## Texto de estudio
■ ■ ■
El Papa canoniza a fray Junípero Serra, "que fue siempre adelante, porque el Señor espera, el hermano espera"
Francisco: "El pueblo de Dios no teme al error, teme al encierro, a las élites, a las propias seguridades"
"Jesús no dio una lista selectiva de quién sí y quién no, de quiénes son dignos o no de recibir su mensaje y su presencia"
Ésta fue la homilía del Papa Francisco:
«Alégrense siempre en el Señor. Repito: Alégrense» (Flp 4,4). Una
invitación que golpea fuerte nuestra vida. «Alégrense» nos dice Pablo
con una fuerza casi imperativa. Una invitación que se hace eco del
deseo que todos experimentamos a una vida plena, a una vida con sentido,
a una vida con alegría. Es como si Pablo tuviera la capacidad de
escuchar cada uno de nuestros corazones y pusiera voz a lo que sentimos y
vivimos. Hay algo dentro de nosotros que nos invita a la alegría y a no
conformarnos con placebos que simplemente quieren contentarnos.
■ ■ ■
## Qué harás
**A.** En la homilía sobre la canonización de fray Junípero Serra, ¿con qué fuerza dice Pablo «Alégrense»?
**B.** Prolonga la homilía del Papa Francisco sobre la alegría a partir de su última frase.
■ ■ ■
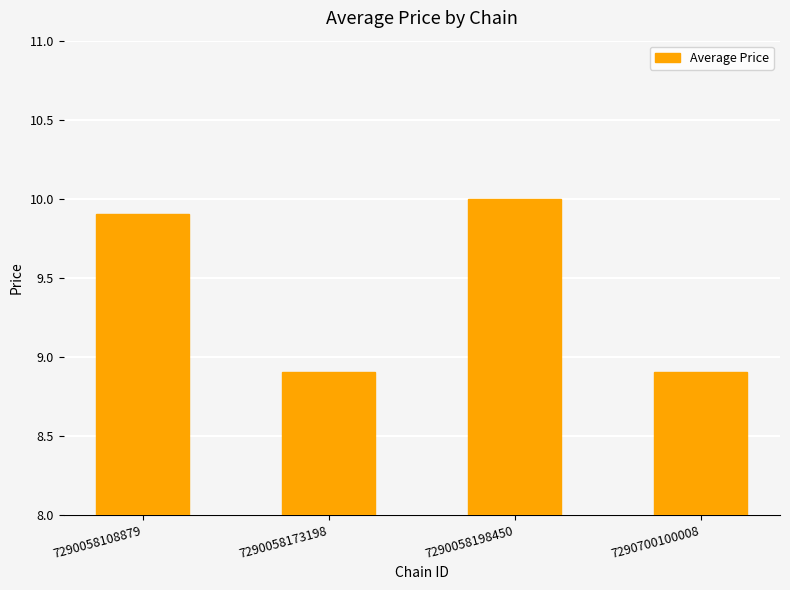

What is the ratio of the value at 7290058198450 to the value at 7290700100008?

1.1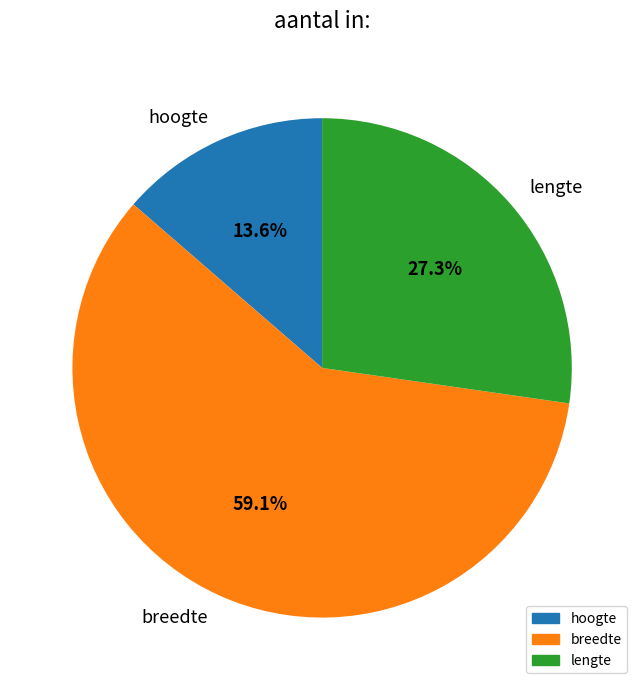

Is there a majority slice in this chart?

Yes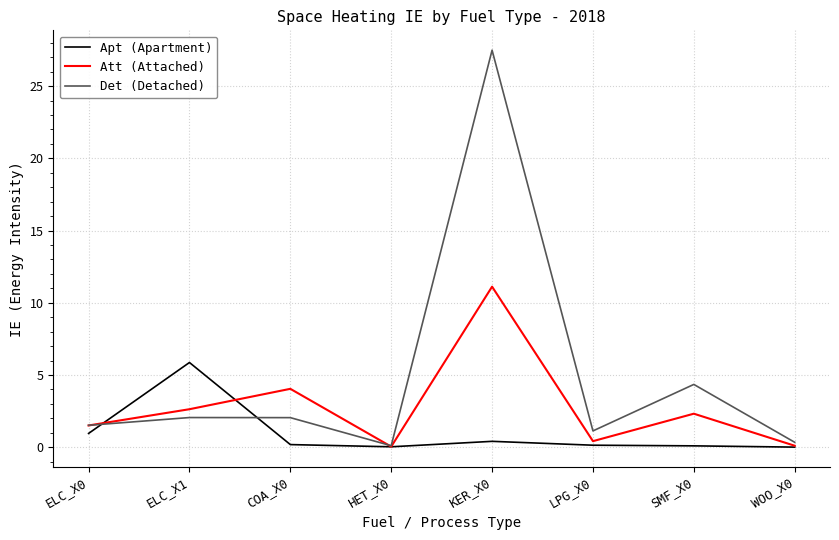

The Det (Detached) series shows 1.1 at LPG_X0. True or false?

True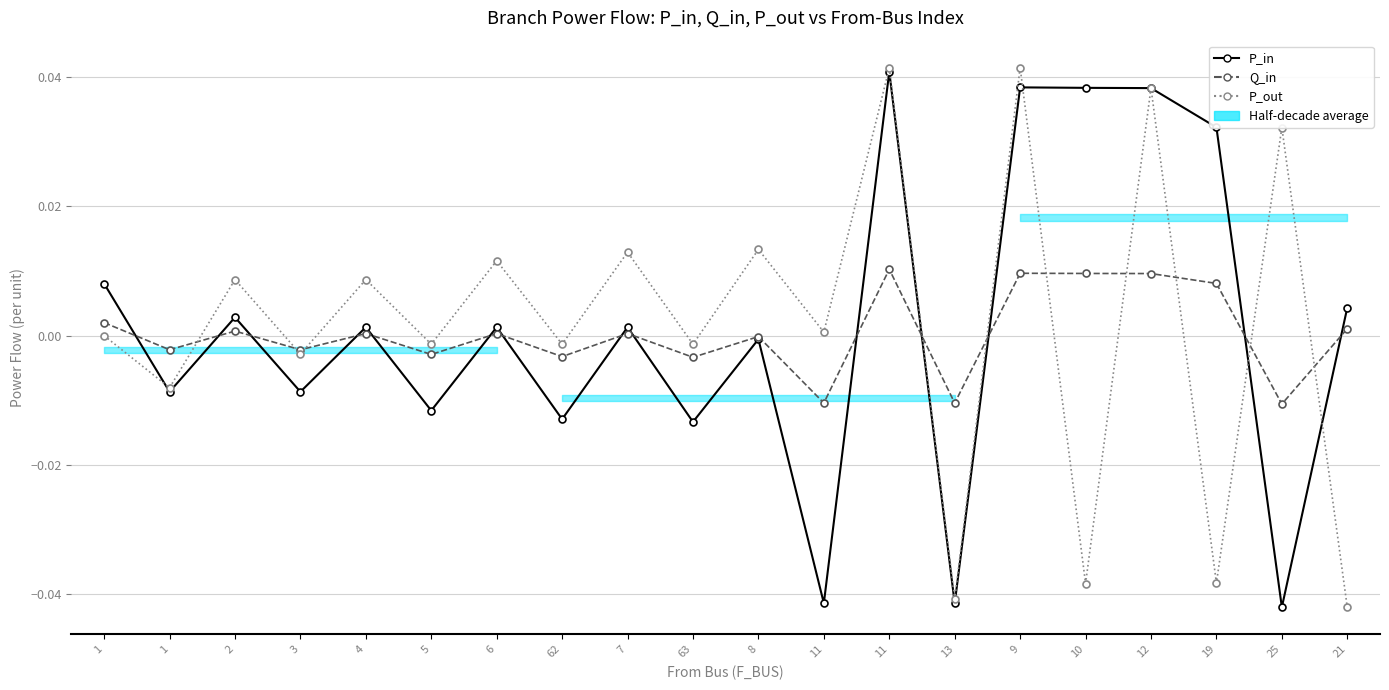

Which label corresponds to the smallest value in the chart?

21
■ ■ ■
## Respuestas escritas
**A.** Con una fuerza casi imperativa.

**B.**
Pero a su vez, vivimos las tensiones de la vida cotidiana. Son muchas
las situaciones que parecen poner en duda esta invitación. La propia
dinámica a la que muchas veces nos vemos sometidos parece conducirnos a
una resignación triste que poco a poco se va transformando en
acostumbramiento, con una consecuencia letal: anestesiarnos el corazón.
No
queremos que la resignación sea el motor de nuestra vida, ¿o lo
queremos?; no queremos que el acostumbramiento se apodere de nuestros
días, ¿o sí?. Por eso podemos preguntarnos, ¿cómo hacer para que no se
nos anestesie el corazón? ¿Cómo profundizar la alegría del Evangelio en
las diferentes situaciones de nuestra vida?
Jesús lo dijo a los
discípulos de ayer y nos lo dice a nosotros hoy: ¡vayan!, ¡anuncien! La
alegría del evangelio se experimenta, se conoce y se vive tan solo
dándola, dándose.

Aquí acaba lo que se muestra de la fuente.